The aim of this talk is to give new explicit upper bounds for the relative error of best rational approximents of Markov functions (that is, the Cauchy transform of some measure \(\mu\) with real support). In the special case of the Markov function \(f(z)=1/\sqrt{z}\), explicit formulas and bounds have been given already by Zolotarev more then 100 years ago, but are still subject of interest, see for instance a recent paper of Braess and Hackbusch. We will show that, within the class of measures satisfying the Szegő condition, it is known that, asymptotically, the worst case measure with support in \([a,b]\) is the equilibrium measure. For general measures on \([a,b]\) such like discrete measures, we show that there is a worst case measure, and thus we get new sharp upper bounds depending only on the capacity of the underlying condenser, and the degree of the rational function.

Stefan Güttel portrait

Stefan Güttel

Stefan Güttel is Professor of Applied Mathematics at the University of Manchester. His research focuses on computational mathematics, including numerical algorithms for large-scale linear algebra problems. A significant part of his work involves rational approximation, particularly through rational Krylov methods and algorithms such as RKFIT for computing rational approximants, with applications in scientific computing. His contributions have been recognized with the 2021 SIAM James H. Wilkinson Prize in Numerical Analysis and Scientific Computing and the 2023 ILAS Taussky-Todd Prize.

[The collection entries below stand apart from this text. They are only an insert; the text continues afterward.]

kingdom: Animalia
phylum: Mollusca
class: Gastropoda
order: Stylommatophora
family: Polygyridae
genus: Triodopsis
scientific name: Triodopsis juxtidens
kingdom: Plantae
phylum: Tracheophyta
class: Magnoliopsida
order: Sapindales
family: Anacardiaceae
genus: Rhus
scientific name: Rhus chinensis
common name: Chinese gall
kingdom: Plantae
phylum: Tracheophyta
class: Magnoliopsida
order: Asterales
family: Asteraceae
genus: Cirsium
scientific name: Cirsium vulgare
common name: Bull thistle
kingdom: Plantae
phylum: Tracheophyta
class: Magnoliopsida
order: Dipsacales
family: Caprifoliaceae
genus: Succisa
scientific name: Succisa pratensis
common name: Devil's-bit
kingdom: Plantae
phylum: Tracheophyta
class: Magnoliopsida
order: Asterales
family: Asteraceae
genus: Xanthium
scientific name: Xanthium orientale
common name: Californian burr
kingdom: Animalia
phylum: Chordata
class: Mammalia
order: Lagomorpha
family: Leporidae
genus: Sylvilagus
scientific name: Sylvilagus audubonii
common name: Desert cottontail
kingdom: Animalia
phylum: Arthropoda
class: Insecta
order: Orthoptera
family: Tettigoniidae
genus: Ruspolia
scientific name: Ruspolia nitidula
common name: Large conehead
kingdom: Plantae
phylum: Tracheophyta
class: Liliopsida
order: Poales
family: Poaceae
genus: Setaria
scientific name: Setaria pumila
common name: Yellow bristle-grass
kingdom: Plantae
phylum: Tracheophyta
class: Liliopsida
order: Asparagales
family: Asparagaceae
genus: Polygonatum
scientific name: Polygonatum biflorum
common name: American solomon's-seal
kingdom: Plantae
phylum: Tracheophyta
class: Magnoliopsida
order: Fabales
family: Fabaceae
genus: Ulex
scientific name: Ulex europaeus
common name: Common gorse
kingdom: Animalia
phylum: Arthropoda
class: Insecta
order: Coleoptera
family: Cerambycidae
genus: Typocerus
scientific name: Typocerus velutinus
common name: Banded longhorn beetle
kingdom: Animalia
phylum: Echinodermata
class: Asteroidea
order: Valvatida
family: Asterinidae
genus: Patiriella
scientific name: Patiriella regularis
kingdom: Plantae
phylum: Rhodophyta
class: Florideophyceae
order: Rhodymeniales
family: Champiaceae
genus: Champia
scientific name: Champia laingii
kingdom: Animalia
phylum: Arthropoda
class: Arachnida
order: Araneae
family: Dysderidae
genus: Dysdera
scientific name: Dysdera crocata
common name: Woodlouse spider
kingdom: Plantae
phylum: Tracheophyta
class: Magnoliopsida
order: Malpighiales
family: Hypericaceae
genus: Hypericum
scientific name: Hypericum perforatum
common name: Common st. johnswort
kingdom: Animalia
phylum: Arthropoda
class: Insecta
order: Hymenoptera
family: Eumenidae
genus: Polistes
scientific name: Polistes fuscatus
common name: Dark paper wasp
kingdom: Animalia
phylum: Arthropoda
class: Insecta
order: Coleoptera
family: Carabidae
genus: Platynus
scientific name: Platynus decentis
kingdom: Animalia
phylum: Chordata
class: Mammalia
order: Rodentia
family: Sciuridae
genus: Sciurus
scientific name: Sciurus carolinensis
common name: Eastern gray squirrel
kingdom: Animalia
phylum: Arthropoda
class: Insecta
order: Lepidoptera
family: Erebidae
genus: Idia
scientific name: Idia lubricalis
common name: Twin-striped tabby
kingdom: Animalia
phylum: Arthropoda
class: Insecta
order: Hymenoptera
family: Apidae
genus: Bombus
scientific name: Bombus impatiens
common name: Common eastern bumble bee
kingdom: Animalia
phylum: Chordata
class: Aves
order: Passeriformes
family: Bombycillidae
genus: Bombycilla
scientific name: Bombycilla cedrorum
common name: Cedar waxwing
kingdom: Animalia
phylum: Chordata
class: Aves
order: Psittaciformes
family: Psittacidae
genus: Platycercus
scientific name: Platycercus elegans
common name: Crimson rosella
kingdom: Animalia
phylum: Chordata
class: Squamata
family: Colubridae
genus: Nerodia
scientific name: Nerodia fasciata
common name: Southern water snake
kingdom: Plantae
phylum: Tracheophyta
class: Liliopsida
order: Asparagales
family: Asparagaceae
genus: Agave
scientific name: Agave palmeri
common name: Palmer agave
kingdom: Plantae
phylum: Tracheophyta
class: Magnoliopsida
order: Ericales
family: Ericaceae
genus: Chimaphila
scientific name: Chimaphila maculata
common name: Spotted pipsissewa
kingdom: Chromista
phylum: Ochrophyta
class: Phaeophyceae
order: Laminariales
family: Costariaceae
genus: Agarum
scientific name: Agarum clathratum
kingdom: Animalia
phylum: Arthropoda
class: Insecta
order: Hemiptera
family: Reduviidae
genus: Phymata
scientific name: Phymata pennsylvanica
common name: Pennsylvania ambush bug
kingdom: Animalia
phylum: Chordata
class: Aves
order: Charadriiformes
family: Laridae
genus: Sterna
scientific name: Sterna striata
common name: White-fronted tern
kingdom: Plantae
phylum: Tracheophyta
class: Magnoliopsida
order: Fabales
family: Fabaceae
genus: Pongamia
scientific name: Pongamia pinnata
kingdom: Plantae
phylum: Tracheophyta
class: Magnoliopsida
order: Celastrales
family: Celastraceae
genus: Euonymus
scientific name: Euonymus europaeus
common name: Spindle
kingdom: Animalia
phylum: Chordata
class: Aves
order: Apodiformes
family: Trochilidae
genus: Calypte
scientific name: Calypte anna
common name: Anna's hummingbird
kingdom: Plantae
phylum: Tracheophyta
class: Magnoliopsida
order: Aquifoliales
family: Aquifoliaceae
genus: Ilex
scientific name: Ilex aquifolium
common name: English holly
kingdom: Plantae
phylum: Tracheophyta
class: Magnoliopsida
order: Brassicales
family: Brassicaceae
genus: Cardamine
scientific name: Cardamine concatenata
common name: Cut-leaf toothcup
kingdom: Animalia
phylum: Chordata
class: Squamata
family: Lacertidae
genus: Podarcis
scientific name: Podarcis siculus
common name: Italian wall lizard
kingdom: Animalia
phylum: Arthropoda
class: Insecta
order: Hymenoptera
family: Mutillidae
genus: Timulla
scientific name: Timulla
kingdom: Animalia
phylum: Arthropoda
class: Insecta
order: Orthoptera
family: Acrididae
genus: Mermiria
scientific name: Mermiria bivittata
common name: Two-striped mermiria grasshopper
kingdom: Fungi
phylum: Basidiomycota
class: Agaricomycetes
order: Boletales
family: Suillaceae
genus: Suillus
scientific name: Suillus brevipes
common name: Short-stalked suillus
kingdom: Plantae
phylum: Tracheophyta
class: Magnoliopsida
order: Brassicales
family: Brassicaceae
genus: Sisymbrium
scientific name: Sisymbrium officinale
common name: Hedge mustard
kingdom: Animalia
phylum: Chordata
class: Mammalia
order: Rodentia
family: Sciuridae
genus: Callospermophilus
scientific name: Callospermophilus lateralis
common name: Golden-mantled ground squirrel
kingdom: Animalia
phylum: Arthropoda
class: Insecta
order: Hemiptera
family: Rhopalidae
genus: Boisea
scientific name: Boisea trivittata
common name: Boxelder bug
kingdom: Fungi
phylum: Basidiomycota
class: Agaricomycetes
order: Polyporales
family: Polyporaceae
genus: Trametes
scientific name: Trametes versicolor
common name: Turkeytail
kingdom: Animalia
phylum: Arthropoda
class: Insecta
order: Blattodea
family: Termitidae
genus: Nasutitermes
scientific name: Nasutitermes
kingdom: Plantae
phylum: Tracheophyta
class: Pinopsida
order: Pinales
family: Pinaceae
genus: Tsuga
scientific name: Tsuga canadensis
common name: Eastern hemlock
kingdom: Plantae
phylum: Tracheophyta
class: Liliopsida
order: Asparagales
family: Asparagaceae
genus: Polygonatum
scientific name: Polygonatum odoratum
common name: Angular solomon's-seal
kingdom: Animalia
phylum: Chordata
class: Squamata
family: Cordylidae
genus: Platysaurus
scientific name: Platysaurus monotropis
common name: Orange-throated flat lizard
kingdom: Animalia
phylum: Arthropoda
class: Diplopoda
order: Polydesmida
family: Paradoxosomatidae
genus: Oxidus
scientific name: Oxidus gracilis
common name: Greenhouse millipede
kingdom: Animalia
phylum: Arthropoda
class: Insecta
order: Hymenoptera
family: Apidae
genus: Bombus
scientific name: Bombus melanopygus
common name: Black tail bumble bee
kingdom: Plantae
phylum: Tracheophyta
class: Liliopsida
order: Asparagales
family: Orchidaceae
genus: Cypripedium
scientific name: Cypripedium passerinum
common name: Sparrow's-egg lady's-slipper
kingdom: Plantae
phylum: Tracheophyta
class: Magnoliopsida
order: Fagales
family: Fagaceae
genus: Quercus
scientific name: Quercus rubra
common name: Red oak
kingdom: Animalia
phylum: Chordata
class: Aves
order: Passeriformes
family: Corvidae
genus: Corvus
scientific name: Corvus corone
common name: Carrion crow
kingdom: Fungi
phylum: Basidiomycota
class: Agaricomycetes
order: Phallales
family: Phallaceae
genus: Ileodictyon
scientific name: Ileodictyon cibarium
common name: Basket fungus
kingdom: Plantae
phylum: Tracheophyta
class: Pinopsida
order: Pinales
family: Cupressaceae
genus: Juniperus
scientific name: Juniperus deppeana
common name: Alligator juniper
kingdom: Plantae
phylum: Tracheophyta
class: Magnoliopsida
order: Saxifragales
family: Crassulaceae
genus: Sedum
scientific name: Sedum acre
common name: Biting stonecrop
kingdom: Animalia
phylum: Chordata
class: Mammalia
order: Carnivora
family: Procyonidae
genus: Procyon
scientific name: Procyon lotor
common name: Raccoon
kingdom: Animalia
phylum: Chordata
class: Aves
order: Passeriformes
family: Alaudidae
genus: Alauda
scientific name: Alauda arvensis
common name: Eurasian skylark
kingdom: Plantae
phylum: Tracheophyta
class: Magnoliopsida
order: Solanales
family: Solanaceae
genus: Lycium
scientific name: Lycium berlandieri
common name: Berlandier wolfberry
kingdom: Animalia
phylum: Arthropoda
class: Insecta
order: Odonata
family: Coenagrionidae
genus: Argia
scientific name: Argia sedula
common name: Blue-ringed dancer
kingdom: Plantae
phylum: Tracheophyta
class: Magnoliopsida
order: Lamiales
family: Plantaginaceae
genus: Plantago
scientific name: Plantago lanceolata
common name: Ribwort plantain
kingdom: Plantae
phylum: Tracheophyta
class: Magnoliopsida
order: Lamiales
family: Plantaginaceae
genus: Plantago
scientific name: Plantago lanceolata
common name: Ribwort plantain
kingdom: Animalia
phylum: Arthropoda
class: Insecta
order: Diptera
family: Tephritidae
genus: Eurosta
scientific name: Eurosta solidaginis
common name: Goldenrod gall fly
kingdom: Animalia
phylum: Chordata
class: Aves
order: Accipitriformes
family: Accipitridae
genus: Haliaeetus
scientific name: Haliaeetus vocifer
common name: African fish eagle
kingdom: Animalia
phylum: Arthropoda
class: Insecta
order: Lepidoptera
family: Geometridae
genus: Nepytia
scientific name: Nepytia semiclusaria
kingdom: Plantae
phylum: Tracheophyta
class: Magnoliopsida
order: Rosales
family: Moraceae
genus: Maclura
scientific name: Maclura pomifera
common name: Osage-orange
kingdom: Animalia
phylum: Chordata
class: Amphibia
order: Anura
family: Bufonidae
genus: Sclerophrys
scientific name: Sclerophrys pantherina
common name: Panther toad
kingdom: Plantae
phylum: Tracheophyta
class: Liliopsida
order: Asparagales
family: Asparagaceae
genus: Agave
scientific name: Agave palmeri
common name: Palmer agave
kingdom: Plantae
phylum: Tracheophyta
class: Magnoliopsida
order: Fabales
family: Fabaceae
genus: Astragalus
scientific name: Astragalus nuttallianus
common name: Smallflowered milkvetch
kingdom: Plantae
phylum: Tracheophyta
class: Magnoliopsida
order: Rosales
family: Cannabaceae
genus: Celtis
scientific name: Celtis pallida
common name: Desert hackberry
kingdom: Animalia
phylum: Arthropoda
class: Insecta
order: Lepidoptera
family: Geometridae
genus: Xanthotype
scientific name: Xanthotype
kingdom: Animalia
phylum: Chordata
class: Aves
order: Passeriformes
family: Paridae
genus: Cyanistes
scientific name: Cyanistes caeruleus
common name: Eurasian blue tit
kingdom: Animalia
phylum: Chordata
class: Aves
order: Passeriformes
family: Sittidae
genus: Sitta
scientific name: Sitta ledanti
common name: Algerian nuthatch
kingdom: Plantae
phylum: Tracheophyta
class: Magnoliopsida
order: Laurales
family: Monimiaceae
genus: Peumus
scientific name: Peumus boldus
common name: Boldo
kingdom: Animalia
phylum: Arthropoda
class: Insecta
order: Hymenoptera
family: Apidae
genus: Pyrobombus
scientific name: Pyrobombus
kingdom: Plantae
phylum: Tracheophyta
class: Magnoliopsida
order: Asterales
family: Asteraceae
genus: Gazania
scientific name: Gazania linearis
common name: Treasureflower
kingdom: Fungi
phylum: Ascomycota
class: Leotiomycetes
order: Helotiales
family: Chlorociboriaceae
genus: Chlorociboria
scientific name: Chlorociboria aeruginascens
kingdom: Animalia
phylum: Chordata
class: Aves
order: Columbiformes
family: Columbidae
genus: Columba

Shared-denominator rational approximation

Several problems in scientific computing can be related to approximating a family of parameter-dependent scalar functions, say \(f^\tau(z)\), by rational functions \(r^\tau(z)\) that all share the same denominator. Of particular interest are the resolvent function \(f^\tau(z) = (z-\tau)^{-1}\) (arising in frequency domain model order reduction), the exponential family \(f^\tau(z) = \exp(\tau z)\) (time domain), and the so-called \(\varphi\)-functions (exponential integrators). I will discuss some of the applications and report on recent work on the theory and computation of shared-denominator rational approximants.